Solbu Marit D, Thomson Peter C, Macpherson Sarah, Findlay Mark D, Stevens Kathryn K, Patel Rajan K, Padmanabhan Sandosh, Jardine Alan G, Mark Patrick B
Institute of Cardiovascular and Medical Sciences, University of Glasgow, 126 University Place, Glasgow, G12 8TA, UK.
Section of Nephrology, University Hospital of North Norway, N-9038, Tromsø, Norway.
BMC Nephrol. 2015 Dec 1;16:194. doi: 10.1186/s12882-015-0187-1.
Hyperphosphataemia is linked to cardiovascular disease and mortality in chronic kidney disease (CKD). Outcome in CKD is also affected by socioeconomic status. The objective of this study was to assess the associations between serum phosphate, multiple deprivation and outcome in CKD patients.
All adult patients currently not on renal replacement therapy (RRT), with first time attendance to the renal outpatient clinics in the Glasgow area between July 2010 and June 2014, were included in this prospective study. Area socioeconomic status was assessed as quintiles of the Scottish Index of Multiple Deprivation (SIMD).
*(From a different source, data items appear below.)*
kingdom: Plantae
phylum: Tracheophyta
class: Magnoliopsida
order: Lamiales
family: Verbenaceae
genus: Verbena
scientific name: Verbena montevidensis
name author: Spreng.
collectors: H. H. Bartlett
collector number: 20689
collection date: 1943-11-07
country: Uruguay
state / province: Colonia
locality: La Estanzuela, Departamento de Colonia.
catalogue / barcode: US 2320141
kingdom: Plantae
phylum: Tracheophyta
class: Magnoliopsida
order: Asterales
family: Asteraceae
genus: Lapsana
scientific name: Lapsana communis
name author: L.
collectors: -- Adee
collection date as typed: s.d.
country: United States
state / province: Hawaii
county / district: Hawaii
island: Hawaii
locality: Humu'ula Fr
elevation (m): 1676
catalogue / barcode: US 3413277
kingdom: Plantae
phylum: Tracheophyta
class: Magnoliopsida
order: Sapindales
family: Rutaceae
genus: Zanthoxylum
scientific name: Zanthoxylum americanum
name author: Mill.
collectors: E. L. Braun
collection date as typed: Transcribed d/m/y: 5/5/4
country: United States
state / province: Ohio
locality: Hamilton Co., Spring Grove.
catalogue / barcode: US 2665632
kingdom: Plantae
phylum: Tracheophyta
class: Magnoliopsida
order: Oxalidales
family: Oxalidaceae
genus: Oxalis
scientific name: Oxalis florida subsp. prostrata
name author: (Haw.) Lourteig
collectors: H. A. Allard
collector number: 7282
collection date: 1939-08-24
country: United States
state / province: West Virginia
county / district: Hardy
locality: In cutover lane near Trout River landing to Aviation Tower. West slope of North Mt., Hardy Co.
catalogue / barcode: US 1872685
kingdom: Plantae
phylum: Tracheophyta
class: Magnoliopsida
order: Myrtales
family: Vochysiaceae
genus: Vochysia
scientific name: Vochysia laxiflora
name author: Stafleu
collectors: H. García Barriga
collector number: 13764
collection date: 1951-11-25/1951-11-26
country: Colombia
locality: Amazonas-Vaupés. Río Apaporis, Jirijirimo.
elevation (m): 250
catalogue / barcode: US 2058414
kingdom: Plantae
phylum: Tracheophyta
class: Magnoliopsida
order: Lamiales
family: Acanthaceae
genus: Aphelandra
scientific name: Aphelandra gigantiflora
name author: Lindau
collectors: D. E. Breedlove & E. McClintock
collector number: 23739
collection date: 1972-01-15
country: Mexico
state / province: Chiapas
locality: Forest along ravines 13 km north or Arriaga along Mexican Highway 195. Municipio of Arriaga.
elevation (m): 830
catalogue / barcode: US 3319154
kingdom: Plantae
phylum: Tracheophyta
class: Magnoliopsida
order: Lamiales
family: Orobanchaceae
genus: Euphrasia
Outcomes were all-cause and cardiovascular mortality and commencement of RRT.
The cohort included 2950 patients with a median (interquartile range) age 67.6 (53.6-76.9) years. Median (interquartile range) eGFR was 38.1 (26.3-63.5) ml/min/1.73 m(2), mean (± standard deviation) phosphate was 1.13 (± 0.24) mmol/L and 31.6 % belonged to the most deprived quintile (SIMD quintile I). During follow-up 375 patients died and 98 commenced RRT. Phosphate ≥ 1.50 mmol/L was associated with all-cause (hazard ratio (HR) 2.51; 95 % confidence interval (CI) 1.63-3.89) and cardiovascular (HR 5.05; 95 % CI 1.90-13.46) mortality when compared to phosphate 0.90-1.09 mmol/L in multivariable analyses. SIMD quintile I was independently associated with all-cause mortality. Phosphate did not weaken the association between deprivation index and mortality, and there was no interaction between phosphate and SIMD quintiles. Neither phosphate nor SIMD predicted commencement of RRT.
Multiple deprivation and serum phosphate were strong, independent predictors of all-cause mortality in CKD and showed no interaction. Phosphate also predicted cardiovascular mortality. The results suggest that phosphate lowering should be pursued regardless of socioeconomic status.
高磷血症与慢性肾脏病(CKD)患者的心血管疾病及死亡率相关。CKD的预后还受社会经济地位的影响。本研究的目的是评估CKD患者血清磷、多重贫困与预后之间的关联。
本前瞻性研究纳入了2010年7月至2014年6月期间首次到格拉斯哥地区肾脏门诊就诊、目前未接受肾脏替代治疗(RRT)的所有成年患者。地区社会经济地位根据苏格兰多重贫困指数(SIMD)的五分位数进行评估。结局指标为全因死亡率、心血管死亡率及开始接受RRT。
该队列包括2950例患者,年龄中位数(四分位间距)为67.6(53.6 - 76.9)岁。估算肾小球滤过率(eGFR)中位数(四分位间距)为38.1(26.3 - 63.5)ml/min/1.73 m²,平均(±标准差)磷水平为1.13(±0.24)mmol/L,31.6%的患者属于最贫困五分位(SIMD五分位I)。随访期间,375例患者死亡,98例开始接受RRT。在多变量分析中,与磷水平为0.90 - 1.09 mmol/L相比,磷水平≥1.50 mmol/L与全因死亡率(风险比(HR)2.51;95%置信区间(CI)1.63 - 3.89)及心血管死亡率(HR 5.05;95% CI 1.90 - 13.46)相关。SIMD五分位I与全因死亡率独立相关。磷并未削弱贫困指数与死亡率之间的关联,且磷与SIMD五分位之间无相互作用。磷和SIMD均不能预测RRT的开始。
多重贫困和血清磷是CKD患者全因死亡率的强有力独立预测因素,且无相互作用。磷还可预测心血管死亡率。结果表明,无论社会经济地位如何,都应进行降磷治疗。